PRIMEIRAS IDEIAS
Um actor prepara-se para se apresentar. Não espera que o venham ver. Vai ele próprio ao encontro daqueles que o esperam, embora nunca se tenha apercebido (ou não tenha querido aperceber-se), dessa espécie de urgência preguiçosa de alguém que precisa do outro, mas que não se mexe para o ir buscar. Todos os dias alguém lhe vai telefonar, marcar-lhe a hora, confirmar-lhe o nome da rua, o número da porta, o andar. O actor deslocar-se-á até esse espaço teatralmente imprevisível (imprevisto) que é a casa do espectador. Aí ele porá em prática aquilo que preparou na solidão da sua própria casa, confrontando duas arquitecturas pessoais supostamente diferentes, para lhes encontrar as simpatias comuns, ou então para lhes detectar as mais profundas diferenças. Na sua acção, mas também na sua intenção, "Vou A Tua Casa" não é propriamente um espectáculo, apresentando-se mais como uma proposta performativa que tem por objectivo primeiro a intervenção directa numa realidade urbana específica. O intérprete visita a casa do próprio espectador, trabalhando num espaço que é diferente todos os dias. Trata-se mais de uma aventura artística (teatral), em constante fuga do espaço e do tempo, do que propriamente uma assumida abolição dos convencionalismos mais básicos no que à relação artista/espectador diz respeito.

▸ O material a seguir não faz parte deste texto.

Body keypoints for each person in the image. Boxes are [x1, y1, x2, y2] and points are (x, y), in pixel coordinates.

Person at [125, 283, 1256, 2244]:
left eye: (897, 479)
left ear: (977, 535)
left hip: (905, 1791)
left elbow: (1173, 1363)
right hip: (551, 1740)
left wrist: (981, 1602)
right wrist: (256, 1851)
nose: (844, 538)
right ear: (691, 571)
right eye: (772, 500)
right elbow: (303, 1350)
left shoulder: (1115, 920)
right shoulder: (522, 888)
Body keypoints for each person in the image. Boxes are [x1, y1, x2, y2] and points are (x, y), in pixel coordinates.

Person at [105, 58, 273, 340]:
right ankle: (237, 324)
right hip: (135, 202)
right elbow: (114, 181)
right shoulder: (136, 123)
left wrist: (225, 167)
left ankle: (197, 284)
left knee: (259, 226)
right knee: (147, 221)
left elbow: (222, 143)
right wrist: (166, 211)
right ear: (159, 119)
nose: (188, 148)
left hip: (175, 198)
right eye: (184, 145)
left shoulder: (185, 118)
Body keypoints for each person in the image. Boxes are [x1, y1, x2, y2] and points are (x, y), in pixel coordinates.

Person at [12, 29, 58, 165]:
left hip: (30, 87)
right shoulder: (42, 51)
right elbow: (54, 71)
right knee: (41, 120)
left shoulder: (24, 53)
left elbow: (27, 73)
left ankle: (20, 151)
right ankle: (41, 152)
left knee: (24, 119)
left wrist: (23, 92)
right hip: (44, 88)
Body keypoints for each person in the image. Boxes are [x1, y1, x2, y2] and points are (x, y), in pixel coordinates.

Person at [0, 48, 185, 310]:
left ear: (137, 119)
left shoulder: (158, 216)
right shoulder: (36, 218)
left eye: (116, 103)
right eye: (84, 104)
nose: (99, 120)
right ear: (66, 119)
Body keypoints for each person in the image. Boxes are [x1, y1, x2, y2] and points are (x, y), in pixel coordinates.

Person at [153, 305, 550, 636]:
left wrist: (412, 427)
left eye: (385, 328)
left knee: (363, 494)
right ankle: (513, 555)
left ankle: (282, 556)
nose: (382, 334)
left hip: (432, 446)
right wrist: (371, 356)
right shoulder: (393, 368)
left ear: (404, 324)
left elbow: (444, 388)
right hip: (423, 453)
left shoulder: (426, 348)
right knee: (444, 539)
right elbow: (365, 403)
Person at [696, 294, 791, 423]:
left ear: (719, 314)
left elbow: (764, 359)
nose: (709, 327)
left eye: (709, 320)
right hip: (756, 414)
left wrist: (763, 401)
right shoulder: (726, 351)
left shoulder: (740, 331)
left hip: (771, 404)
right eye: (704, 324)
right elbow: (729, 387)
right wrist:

"Vou A Tua Casa" é uma busca urbana e solitária de emoções, onde um actor trabalha na solidão de uma cidade, mas não para a solidão, antes para a cidade. Ao quebrar com a convenção de “espectáculo” tido num sentido de acontecimento com local e hora marcada (ao qual o público tem que se submeter), a intervenção acaba por questionar a própria ideia de ir a casa de alguém. O intérprete cria em tempo real uma espécie de “nova realidade”, submetendo-se ao tempo e ao espaço propostos pelo público, mas dando-lhes uma nova roupagem. Esta realidade paralela co-existe (em constante confronto, muitas vezes desordem) com a realidade quotidiana de cada espectador. Trata-se, no fundo, da intromissão de uma realidade artística na realidade quotidiana e vivencial do espectador, que a recebe de livre e espontânea vontade. E o que é que o espectador recebe? Um homem historicamente descaracterizado, acabado de chegar de um qualquer sítio esfumado no próprio tempo, e que entra em casa como se regressasse à sua terra natal depois de um quarto de século perdido em consecutivas viagens. “Está tudo tão diferente e simultaneamente parece que nada mudou”. É que também as casas parecem todas iguais, o que muda é a maneira como olhamos para elas.